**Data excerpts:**
----------------------------------------

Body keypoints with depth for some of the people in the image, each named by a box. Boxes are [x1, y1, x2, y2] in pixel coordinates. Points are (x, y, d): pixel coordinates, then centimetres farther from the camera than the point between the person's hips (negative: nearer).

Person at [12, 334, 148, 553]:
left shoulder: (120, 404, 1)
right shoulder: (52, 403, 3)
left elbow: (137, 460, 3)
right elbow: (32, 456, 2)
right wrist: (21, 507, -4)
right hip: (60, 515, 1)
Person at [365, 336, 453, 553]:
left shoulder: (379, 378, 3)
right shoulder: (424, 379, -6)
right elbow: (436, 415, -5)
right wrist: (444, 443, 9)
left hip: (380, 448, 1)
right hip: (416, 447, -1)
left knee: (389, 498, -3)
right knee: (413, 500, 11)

----------------------------------------

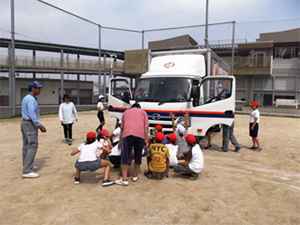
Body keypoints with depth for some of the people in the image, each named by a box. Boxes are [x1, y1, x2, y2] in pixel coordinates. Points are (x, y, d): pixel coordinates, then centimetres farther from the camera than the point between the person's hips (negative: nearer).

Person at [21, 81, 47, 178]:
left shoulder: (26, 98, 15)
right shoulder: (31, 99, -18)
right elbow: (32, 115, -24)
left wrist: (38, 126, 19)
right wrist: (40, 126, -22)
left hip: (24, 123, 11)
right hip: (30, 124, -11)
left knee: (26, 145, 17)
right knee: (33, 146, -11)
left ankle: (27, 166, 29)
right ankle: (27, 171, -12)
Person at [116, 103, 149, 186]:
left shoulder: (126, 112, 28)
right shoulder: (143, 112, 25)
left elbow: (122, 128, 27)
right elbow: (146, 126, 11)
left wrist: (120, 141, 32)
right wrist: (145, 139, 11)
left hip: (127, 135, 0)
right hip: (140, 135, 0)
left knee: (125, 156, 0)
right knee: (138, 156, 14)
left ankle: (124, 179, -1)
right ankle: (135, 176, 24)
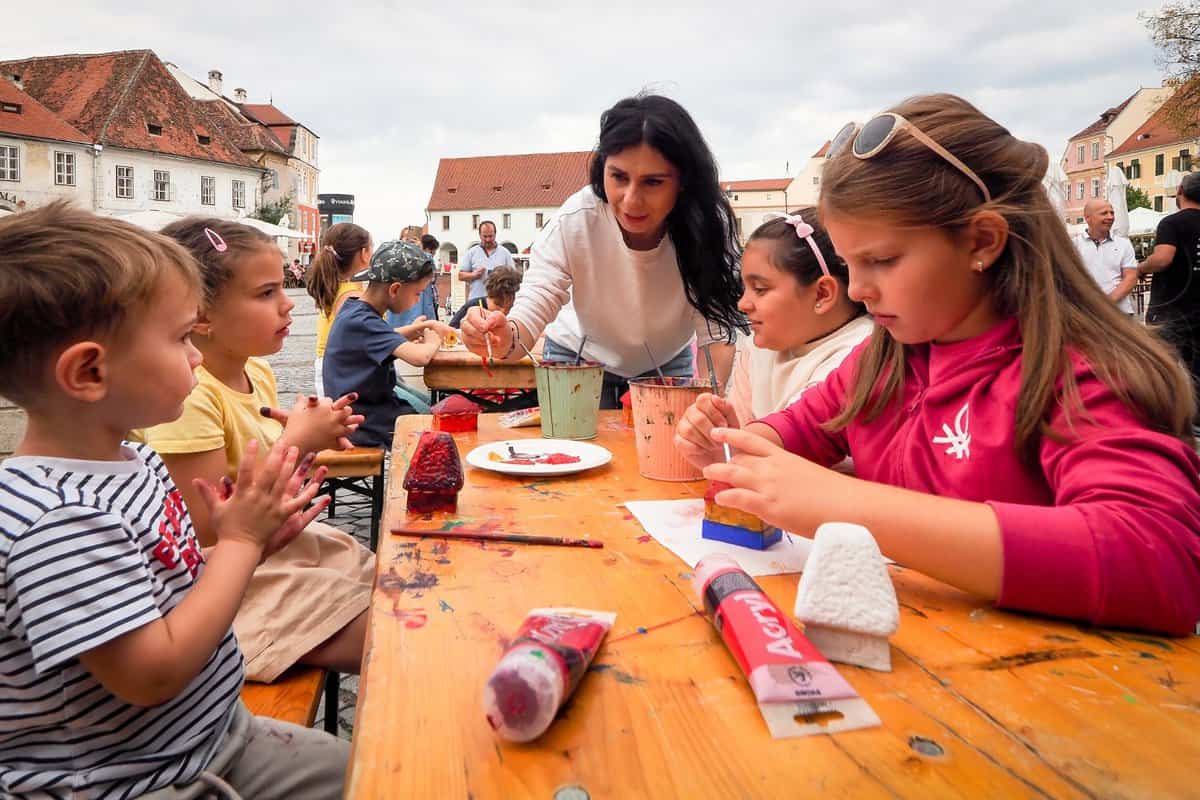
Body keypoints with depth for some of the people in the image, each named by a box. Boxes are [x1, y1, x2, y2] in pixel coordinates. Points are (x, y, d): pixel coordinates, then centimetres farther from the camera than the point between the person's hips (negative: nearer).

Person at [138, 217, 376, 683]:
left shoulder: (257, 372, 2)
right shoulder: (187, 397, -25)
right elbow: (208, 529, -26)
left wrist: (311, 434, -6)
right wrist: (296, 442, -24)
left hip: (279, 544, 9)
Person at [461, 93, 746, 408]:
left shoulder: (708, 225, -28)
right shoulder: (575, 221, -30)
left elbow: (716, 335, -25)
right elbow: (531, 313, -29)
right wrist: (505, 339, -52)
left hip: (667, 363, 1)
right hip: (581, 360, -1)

----------------------------------------

**Work instructions:**
Edit the material starting with the line containing "right wrist: (21, 507, -4)" and going on through the line containing "left knee: (389, 498, -3)": write those lines out again with "wrist" changed to "wrist joint" and everything else left as it is.

**Solution to this task:**
right wrist joint: (21, 507, -4)
right hip: (60, 515, 1)
Person at [365, 336, 453, 553]:
left shoulder: (379, 378, 3)
right shoulder: (424, 379, -6)
right elbow: (436, 415, -5)
right wrist joint: (444, 443, 9)
left hip: (380, 448, 1)
right hip: (416, 447, -1)
left knee: (389, 498, -3)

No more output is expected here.